━━━━━ Excerpt

My father would scold me for my own mistakes and for what he did not like about how others worked. I became the shock absorber of his disappointments—the one always near him by choice and by necessity. When I was not in the field, I made sure the water containers in the kitchen and the bathroom were full, the house was clean, the pigs were fed, and all the dirty clothes were washed by hand in the river. If I did not do these things, my father would do them himself after a full day's work. It would break your heart to watch him. I would hear passersby comment, "Why do you have to do that?" or "Have some rest! Even animals do."
Our water pump had dried out along with Lolo Imo's money, so fetching water had become a real burden. It took several trips, carrying pails or gallons, to and from a distant neighbor's pump to fill our big jars in the kitchen. The toilet was an additional chore. Unlike most houses with simple pit latrines, ours required water to flush. My mother mainly used it, and my father was in charge of maintaining it.
We also kept some pigs for extra income. I had no idea if it was worth the effort, because taking care of them was tough and time-consuming. They were fed at least twice a day with ground coconut and rice bran bought from the market or rice growers. The work was manageable when coconuts were readily available and already husked. Otherwise, I had to go searching for any that had fallen nearby.

━━━━━━━━━━
━━━━━ Given entries

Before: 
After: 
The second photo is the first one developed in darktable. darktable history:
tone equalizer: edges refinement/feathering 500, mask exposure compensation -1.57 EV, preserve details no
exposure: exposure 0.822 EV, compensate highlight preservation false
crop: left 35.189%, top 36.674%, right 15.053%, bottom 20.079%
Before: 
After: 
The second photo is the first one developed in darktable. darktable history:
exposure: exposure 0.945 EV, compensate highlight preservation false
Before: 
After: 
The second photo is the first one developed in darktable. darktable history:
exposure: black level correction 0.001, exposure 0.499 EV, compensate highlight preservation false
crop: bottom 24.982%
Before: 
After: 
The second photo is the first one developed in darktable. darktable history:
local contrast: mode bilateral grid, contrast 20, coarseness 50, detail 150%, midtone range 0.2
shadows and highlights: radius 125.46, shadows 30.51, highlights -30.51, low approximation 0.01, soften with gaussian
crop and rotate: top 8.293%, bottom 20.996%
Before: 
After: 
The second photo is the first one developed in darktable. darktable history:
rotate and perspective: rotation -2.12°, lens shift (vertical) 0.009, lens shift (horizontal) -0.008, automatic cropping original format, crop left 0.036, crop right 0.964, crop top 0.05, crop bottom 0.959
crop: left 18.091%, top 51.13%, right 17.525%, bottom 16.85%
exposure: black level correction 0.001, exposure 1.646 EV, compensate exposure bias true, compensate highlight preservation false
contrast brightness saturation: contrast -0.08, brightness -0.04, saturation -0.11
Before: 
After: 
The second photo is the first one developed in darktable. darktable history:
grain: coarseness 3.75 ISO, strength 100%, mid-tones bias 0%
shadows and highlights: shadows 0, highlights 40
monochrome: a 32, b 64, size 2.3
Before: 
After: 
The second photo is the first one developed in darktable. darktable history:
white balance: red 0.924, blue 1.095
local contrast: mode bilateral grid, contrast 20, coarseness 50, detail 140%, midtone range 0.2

━━━━━━━━━━

(What you need to do)
- a) In the excerpt about household chores, list the tasks the narrator made sure were done when not in the field.
- b) Translate this sentence from the excerpt about household chores into Spanish: "We also kept some pigs for extra income."
- c) From the excerpt about household chores, write out the passage between "Our water pump" and "of maintaining it.", inclusive.

(Results by task)
- a)
- Keeping the water containers in the kitchen and the bathroom full
- Keeping the house clean
- Feeding the pigs
- Washing all the dirty clothes by hand in the river

- b) También criábamos algunos cerdos para tener ingresos adicionales.

- c)
Our water pump had dried out along with Lolo Imo's money, so fetching water had become a real burden. It took several trips, carrying pails or gallons, to and from a distant neighbor's pump to fill our big jars in the kitchen. The toilet was an additional chore. Unlike most houses with simple pit latrines, ours required water to flush. My mother mainly used it, and my father was in charge of maintaining it.